- Directed by: Kishore Kumar
- Written by: Kishore Kumar
- Produced by: Kishore Kumar
- Starring: Kishore Kumar Yogeeta Bali Amit Kumar Jaya Sudha
- Music by: Kishore Kumar
- Release date: 1979;
- Country: India
- Language: Hindi

= Shabhash Daddy =

1979 Indian Bollywood film

Shabbash Daddy is a 1979 Bollywood film directed, produced, written & starred by Kishore Kumar, also stars Yogeeta Bali, Amit Kumar, and Jaya Sudha in lead roles. The film was one of several collaborations between Kishore Kumar and his real-life son Amit, where the two played a father and son. The film did not get notice.

==Cast==
- Kishore Kumar as Col. Chhaju Singh
- Yogeeta Bali as Kamali
- Amit Kumar as Chandar Singh
- Jaya Sudha as Pinki
- Madan Puri as Brig. Vishwambhar Nath
- Mehmood as Dagdu Bajrang
- Jayshree T.
- Maruti as Yennababu Rangachari

==Soundtrack==
The music of the film was composed by Kishore Kumar, while lyrics were written by Kishore Kumar, Irshad and Gulshan Bawra.
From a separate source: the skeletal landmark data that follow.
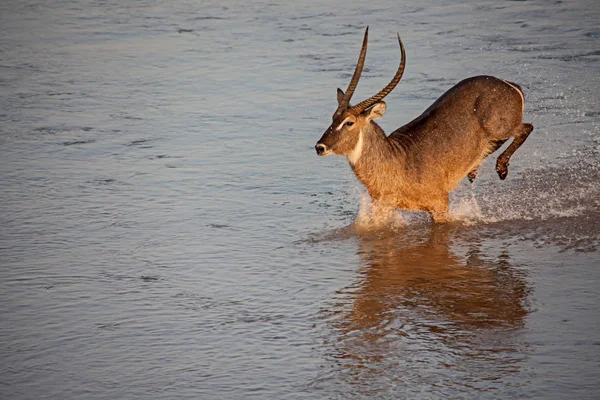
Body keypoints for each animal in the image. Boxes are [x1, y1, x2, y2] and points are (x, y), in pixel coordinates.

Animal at [316, 27, 532, 222]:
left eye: (349, 122)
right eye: (333, 118)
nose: (320, 147)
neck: (396, 158)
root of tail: (509, 85)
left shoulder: (440, 204)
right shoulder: (384, 205)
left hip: (499, 127)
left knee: (526, 127)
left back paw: (501, 169)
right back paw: (474, 171)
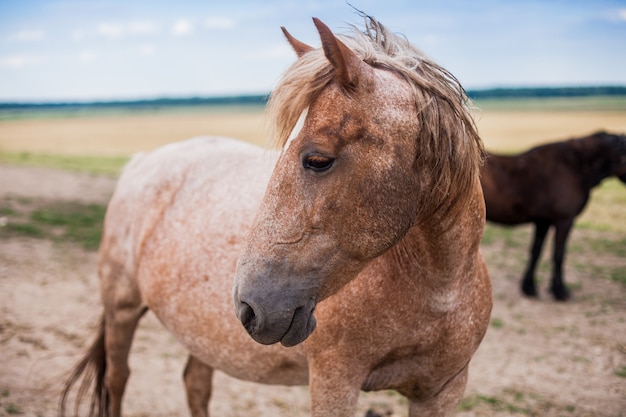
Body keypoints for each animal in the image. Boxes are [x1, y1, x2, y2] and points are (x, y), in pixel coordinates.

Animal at [59, 15, 488, 416]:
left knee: (195, 384)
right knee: (117, 379)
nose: (248, 306)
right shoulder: (334, 382)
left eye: (318, 160)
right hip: (121, 308)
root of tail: (141, 162)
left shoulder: (442, 391)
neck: (439, 290)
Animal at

1. "O Meri Jaan" - Kishore Kumar, Asha Bhosle
2. "Pyar Aur Shadi" - Kishore Kumar, Amit Kumar
3. "Maine Jo Dil Diya" - Kishore Kumar, Yogeeta Bali
4. "Daur-e Khizan Se" - Amit Kumar

==Production==
According to Rohit Mahajan from The Tribune, Kishore Kumar directed this film partly to launch his son in the movie industry.

==Reception==
Diptakirti Chaudhuri described the film as "zanily named, crazily plotted". Derek Bose described Kishore Kumar as "rather restrained as a retired army officer, Col Chhaju Singh who flips over a beautiful fisherwoman, even as he has a young eligible son at home".